You should use definitions that convey the core, prototypical cases; 
this should be enough for students to grasp the essential idea. Once 
again, teachers should be aware that there will be peripheral members 
that will not display all of the characteristics of the category, but 
there is no need to discuss them until you actually encounter them.

I hadn't read your definitions until now, but they feel like they have 
been witten by people who have never really TAUGHT grammar. If they are 
to be used/ learned by students who have never studied grammar before, 
they seem unduly complicated ("subject, complete: the simple subject and 
its modifiers"; "verbal, infinitive: a verbal that consists of to plus 
a verb and functions as a noun, adjective, or adverb", and why the need 
for "predicate nominative" and "predicate adjective" when you can use 
the function "subject complement"?). Some of them are simple, but hard 
to apply:

clause, dependent (subordinate) a clause that does not express a complete 
thought and cannot stand alone 

clause, independent (main) a clause that expresses a complete thought and can 
stand alone 


Notional definitions might work for parts of speech, but not really for 
phrases or clauses: how can you tell whether a thought is complete or 
not? "Cannot stand alone" might work better, although if students 
punctuate dependent clauses as fragments, it probably means that it 
feels to them like they can stand alone.
It might make more sense to start with prototypical cases: a subordinate 
clause is a clause introduced by a subordinator (because, that,...)
I don't think a more exact "linguistic" definition such as this one 
would be useful in middle school: a subordinate clause is a clause that 
has a function within another clause.

Your "parts of speech" definitions are not very clear either: some of 
them refer to meaning (nouns or verbs), others to functions...

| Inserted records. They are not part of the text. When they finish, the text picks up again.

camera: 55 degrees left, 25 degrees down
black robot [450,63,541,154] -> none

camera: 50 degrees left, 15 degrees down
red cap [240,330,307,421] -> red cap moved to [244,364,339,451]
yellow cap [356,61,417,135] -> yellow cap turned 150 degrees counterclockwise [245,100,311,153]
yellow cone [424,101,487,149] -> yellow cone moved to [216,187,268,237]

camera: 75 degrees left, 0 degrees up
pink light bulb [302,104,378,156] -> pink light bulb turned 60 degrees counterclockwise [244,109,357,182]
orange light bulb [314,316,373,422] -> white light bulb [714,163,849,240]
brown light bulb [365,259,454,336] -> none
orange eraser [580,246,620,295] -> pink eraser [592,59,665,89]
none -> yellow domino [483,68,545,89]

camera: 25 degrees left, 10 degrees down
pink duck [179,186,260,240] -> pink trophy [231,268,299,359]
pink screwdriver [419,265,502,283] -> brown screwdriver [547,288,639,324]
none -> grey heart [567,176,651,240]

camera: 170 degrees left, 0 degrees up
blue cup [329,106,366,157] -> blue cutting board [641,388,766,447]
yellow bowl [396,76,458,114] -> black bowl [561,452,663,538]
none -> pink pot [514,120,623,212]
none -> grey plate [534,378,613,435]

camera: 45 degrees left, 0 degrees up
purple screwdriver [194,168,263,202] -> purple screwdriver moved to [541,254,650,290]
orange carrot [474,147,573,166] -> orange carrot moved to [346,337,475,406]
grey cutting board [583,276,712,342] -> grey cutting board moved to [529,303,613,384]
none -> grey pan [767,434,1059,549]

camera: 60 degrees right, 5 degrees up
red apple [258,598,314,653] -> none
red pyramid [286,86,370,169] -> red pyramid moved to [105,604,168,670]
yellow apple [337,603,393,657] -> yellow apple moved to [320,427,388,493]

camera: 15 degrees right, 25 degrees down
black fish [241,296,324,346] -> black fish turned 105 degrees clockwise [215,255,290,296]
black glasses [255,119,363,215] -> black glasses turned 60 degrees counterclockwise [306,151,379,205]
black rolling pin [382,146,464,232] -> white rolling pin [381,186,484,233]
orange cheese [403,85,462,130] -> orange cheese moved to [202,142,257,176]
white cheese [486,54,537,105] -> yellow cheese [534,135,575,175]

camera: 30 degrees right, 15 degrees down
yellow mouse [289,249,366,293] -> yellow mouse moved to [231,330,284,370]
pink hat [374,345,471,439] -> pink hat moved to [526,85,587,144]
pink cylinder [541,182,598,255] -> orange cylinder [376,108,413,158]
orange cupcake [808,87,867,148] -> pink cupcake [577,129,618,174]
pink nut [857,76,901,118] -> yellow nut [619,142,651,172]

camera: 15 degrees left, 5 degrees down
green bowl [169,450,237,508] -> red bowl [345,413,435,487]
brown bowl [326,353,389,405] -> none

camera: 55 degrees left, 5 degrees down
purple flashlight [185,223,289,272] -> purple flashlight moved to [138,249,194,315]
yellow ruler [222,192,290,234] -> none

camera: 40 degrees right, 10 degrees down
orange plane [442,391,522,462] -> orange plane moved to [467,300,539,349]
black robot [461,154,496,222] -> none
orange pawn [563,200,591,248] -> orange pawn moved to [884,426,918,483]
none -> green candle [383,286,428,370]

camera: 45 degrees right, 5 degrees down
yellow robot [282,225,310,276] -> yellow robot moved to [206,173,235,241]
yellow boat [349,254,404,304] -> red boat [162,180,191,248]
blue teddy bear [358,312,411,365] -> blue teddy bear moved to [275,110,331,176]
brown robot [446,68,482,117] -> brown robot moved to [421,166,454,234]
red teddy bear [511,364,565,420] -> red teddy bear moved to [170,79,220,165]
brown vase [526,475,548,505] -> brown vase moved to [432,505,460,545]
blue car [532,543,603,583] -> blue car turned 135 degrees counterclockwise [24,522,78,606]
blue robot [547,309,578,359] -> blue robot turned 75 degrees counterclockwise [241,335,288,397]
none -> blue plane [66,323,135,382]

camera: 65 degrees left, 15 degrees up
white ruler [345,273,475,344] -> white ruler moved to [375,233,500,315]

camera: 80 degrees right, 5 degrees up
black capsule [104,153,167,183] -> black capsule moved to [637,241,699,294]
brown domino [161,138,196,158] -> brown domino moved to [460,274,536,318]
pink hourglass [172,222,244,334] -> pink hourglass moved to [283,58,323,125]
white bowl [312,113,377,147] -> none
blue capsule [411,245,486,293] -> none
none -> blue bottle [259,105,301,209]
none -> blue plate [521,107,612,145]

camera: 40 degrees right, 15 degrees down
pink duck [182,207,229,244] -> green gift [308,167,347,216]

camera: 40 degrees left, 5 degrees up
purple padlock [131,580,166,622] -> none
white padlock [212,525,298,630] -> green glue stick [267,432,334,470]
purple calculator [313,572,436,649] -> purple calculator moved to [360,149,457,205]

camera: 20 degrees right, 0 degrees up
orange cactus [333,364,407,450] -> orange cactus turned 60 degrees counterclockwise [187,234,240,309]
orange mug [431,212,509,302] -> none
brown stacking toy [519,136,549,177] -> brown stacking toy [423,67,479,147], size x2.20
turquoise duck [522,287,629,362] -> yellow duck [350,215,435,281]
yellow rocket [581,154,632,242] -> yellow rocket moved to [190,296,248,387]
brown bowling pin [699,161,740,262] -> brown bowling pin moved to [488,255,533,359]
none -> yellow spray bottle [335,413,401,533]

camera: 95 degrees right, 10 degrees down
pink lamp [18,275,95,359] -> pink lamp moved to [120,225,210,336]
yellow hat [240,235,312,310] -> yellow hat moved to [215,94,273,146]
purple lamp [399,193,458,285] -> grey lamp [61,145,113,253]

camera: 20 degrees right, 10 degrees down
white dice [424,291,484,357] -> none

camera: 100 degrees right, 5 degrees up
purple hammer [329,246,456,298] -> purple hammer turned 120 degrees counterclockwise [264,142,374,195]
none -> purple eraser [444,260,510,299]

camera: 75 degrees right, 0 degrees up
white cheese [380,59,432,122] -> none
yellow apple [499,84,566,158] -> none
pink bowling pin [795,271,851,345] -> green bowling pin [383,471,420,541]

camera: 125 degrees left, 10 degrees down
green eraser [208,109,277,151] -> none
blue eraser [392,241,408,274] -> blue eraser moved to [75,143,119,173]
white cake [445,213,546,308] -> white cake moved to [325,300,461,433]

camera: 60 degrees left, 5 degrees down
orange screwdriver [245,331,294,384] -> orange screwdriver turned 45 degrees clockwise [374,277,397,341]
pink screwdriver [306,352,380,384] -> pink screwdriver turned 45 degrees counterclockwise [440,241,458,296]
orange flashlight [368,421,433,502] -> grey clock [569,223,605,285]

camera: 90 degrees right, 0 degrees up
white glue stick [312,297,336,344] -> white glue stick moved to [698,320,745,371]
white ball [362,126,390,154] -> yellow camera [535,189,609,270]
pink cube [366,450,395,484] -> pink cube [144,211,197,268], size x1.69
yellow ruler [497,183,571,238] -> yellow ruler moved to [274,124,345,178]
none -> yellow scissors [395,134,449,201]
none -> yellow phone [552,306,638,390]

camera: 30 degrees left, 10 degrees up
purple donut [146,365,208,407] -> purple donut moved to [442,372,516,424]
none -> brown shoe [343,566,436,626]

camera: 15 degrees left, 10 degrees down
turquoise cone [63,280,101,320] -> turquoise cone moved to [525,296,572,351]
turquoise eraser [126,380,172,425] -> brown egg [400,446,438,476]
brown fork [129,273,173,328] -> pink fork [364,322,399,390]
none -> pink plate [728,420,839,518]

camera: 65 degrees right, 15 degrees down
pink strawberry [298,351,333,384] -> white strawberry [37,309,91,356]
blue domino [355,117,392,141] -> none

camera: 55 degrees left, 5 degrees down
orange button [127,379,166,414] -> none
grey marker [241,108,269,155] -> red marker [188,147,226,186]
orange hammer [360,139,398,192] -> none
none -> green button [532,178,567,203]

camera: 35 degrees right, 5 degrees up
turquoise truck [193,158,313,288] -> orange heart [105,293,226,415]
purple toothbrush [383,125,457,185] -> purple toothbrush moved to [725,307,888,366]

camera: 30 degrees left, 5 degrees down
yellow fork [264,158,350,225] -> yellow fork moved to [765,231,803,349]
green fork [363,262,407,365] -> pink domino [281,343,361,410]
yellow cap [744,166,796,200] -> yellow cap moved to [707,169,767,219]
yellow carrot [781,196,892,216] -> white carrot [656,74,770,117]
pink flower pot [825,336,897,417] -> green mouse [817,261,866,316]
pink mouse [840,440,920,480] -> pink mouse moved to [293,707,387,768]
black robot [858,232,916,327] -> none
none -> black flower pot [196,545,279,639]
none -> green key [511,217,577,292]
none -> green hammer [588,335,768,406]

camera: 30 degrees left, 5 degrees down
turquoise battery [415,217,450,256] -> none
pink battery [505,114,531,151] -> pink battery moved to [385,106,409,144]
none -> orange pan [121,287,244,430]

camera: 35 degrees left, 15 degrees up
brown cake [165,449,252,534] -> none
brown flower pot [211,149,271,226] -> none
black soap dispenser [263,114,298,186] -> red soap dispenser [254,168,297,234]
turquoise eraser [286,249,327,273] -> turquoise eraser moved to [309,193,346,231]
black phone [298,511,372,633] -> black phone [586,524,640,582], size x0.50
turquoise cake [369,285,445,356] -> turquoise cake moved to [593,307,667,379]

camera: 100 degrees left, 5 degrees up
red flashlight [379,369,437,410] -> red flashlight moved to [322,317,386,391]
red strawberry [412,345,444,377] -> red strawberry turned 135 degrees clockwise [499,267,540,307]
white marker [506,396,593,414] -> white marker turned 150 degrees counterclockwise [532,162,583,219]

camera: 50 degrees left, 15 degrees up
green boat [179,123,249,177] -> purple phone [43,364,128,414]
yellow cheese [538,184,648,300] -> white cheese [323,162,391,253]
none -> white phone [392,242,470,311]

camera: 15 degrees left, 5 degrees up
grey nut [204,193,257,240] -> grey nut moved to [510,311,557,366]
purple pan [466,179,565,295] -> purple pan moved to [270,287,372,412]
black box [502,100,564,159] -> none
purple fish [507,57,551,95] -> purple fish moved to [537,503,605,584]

I don't want to come across as too negative, but if your students come 
to you with no background in grammar (as some of the discussions seem to 
imply), I don't see how you are going to make this work!

Marie



> Dear List,
> There has been much discussion of whether grammar is (or can be) a 
> science. That is all interesting (to me at least) and often useful. 
> But as a middle school teacher, I'm primarily interested in 
> engineering grammar instruction so students use language artfully. 
> Regarding using definitions in the classroom, I'm interested in 
> definintions that help students understand important linguistic 
> phenomena for the purpose of improving student performance in 
> understanding written language and using these concepts artfully in 
> their writing. Merely teaching definitions will not not achieve this 
> end, obviously, but definitions may have a role.
> Science helps us in the design process by informing our understanding 
> of the phenomena and environments we need to understand, but it cannot 
> tell us how to design effective systems. The sciences relating to 
> effective instructional design and engineering in grammar, reading, 
> and writing include cognitive science, linguistics, and behavioral 
> psychology (at a minimum). These tell us about the nature of both the 
> things being learned and the learners. Science informs our engineered 
> instructional systems, but it cannot tell us what to do, when to do 
> it, or how to do it.
> We use science to tell us how the world works; we use engineering to 
> create something new. One of the things we are (I think) mutually 
> engaged in is designing grammar instruction that achieves worthy ends. 
> We ought not to lose sight of that end.